The Corner

Democrats and the White Working Class

With so much going on, I forgot to plug my Bloomberg column yesterday on this topic. Its point is that Democrats in the Obama era stopped trying to meet white working-class voters even partway on cultural concerns — figured they could dispense with them, really — and are now paying a huge price for it.

Liberal Democrat Ed Kilgore concurs, at least in part:

[P]rogressive “populists” often fell into their old habit of condescendingly telling white working-class voters their most fondly cherished beliefs were just neurotic symptoms of their “real” economic class grievances.

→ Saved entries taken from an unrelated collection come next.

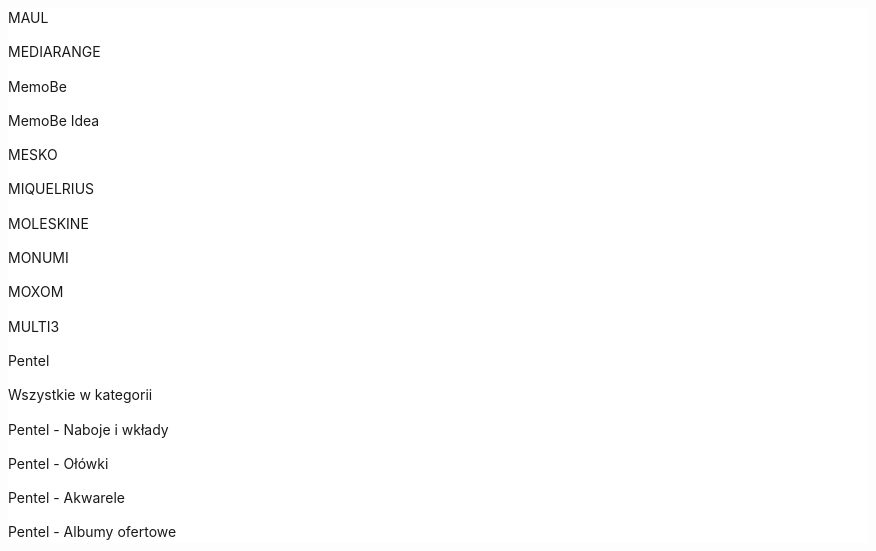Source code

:  
MAUL
 
 
 
 
 
MEDIARANGE
 
 
 
 
 
MemoBe
 
 
 
 
 
MemoBe Idea
 
 
 
 
 
MESKO
 
 
 
 
 
MIQUELRIUS
 
 
 
 
 
MOLESKINE
 
 
 
 
 
MONUMI
 
 
 
 
 
MOXOM
 
 
 
 
 
MULTI3
 
 
 
 
 
Pentel
 

 
 
 
 
 
 Wszystkie w kategorii 
 
 
 
 
 
Pentel - Naboje i wkłady
 
 
 
 
 
Pentel - Ołówki
 
 
 
 
 
Pentel - Akwarele
 
 
 
 
 
Pentel - Albumy ofertowe
 
 
 
 
 
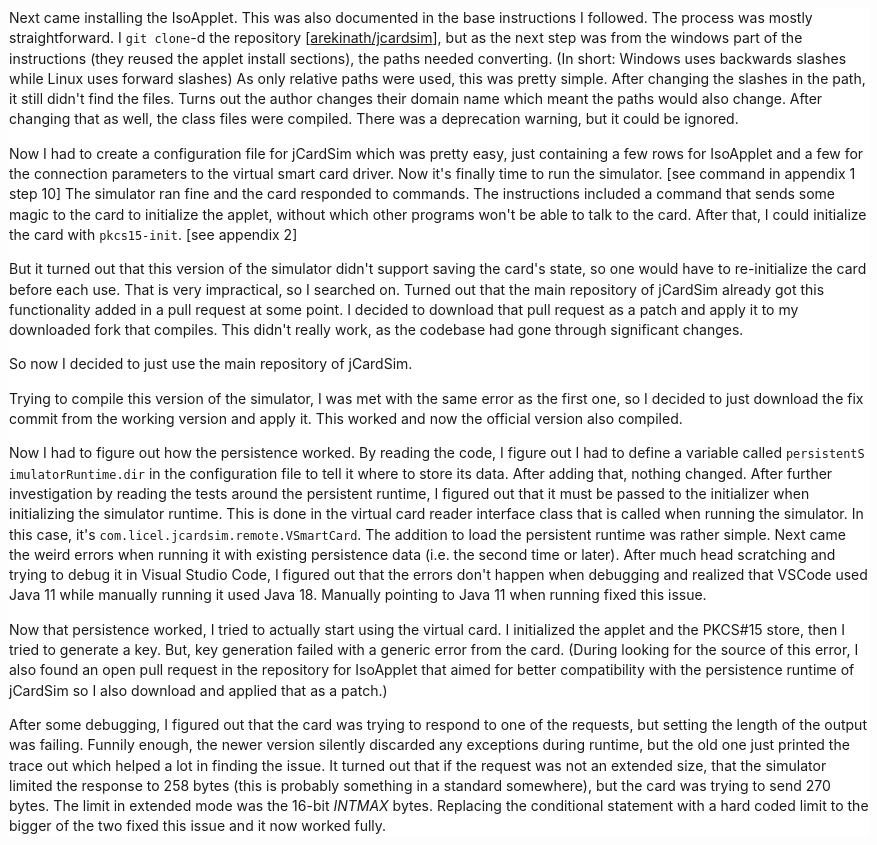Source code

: Next came installing the IsoApplet. This was also documented in the base instructions I followed. The process was mostly straightforward. I `git clone`-d the repository \[[arekinath/jcardsim](https://github.com/arekinath/jcardsim)\], but as the next step was from the windows part of the instructions (they reused the applet install sections), the paths needed converting. (In short: Windows uses backwards slashes while Linux uses forward slashes) As only relative paths were used, this was pretty simple. After changing the slashes in the path, it still didn't find the files. Turns out the author changes their domain name which meant the paths would also change. After changing that as well, the class files were compiled. There was a deprecation warning, but it could be ignored.

Now I had to create a configuration file for jCardSim which was pretty easy, just containing a few rows for IsoApplet and a few for the connection parameters to the virtual smart card driver.
Now it's finally time to run the simulator. [see command in appendix 1 step 10] The simulator ran fine and the card responded to commands.
The instructions included a command that sends some magic to the card to initialize the applet, without which other programs won't be able to talk to the card. After that, I could initialize the card with `pkcs15-init`. [see appendix 2]

But it turned out that this version of the simulator didn't support saving the card's state, so one would have to re-initialize the card before each use. That is very impractical, so I searched on. Turned out that the main repository of jCardSim already got this functionality added in a pull request at some point. I decided to download that pull request as a patch and apply it to my downloaded fork that compiles. This didn't really work, as the codebase had gone through significant changes.

So now I decided to just use the main repository of jCardSim.

Trying to compile this version of the simulator, I was met with the same error as the first one, so I decided to just download the fix commit from the working version and apply it. This worked and now the official version also compiled.

Now I had to figure out how the persistence worked. By reading the code, I figure out I had to define a variable called `persistentSimulatorRuntime.dir` in the configuration file to tell it where to store its data. After adding that, nothing changed.
After further investigation by reading the tests around the persistent runtime, I figured out that it must be passed to the initializer when initializing the simulator runtime. This is done in the virtual card reader interface class that is called when running the simulator. In this case, it's `com.licel.jcardsim.remote.VSmartCard`. The addition to load the persistent runtime was rather simple.
Next came the weird errors when running it with existing persistence data (i.e. the second time or later). After much head scratching and trying to debug it in Visual Studio Code, I figured out that the errors don't happen when debugging and realized that VSCode used Java 11 while manually running it used Java 18. Manually pointing to Java 11 when running fixed this issue.

Now that persistence worked, I tried to actually start using the virtual card. I initialized the applet and the PKCS#15 store, then I tried to generate a key. But, key generation failed with a generic error from the card. (During looking for the source of this error, I also found an open pull request in the repository for IsoApplet that aimed for better compatibility with the persistence runtime of jCardSim so I also download and applied that as a patch.)

After some debugging, I figured out that the card was trying to respond to one of the requests, but setting the length of the output was failing. Funnily enough, the newer version silently discarded any exceptions during runtime, but the old one just printed the trace out which helped a lot in finding the issue. It turned out that if the request was not an extended size, that the simulator limited the response to 258 bytes (this is probably something in a standard somewhere), but the card was trying to send 270 bytes. The limit in extended mode was the 16-bit *INTMAX* bytes. Replacing the conditional statement with a hard coded limit to the bigger of the two fixed this issue and it now worked fully.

And as Hillary Clinton’s unfortunate gaffe about the “deplorables” showed, centrists often had little to say to cultural traditionalists other than “Please, hurry up and die off.”

At least one figure in the Clinton campaign thought it was making a big mistake with these voters.

Bill Clinton’s viewpoint of fighting for the working class white voters was often dismissed with a hand wave by senior members of the team as a personal vendetta to win back the voters who elected him, from a talented but aging politician who simply refused to accept the new Democratic map. At a meeting ahead of the convention at which aides presented to both Clintons the “Stronger Together” framework for the general election, senior strategist Joel Benenson told the former president bluntly that the voters from West Virginia were never coming back to his party.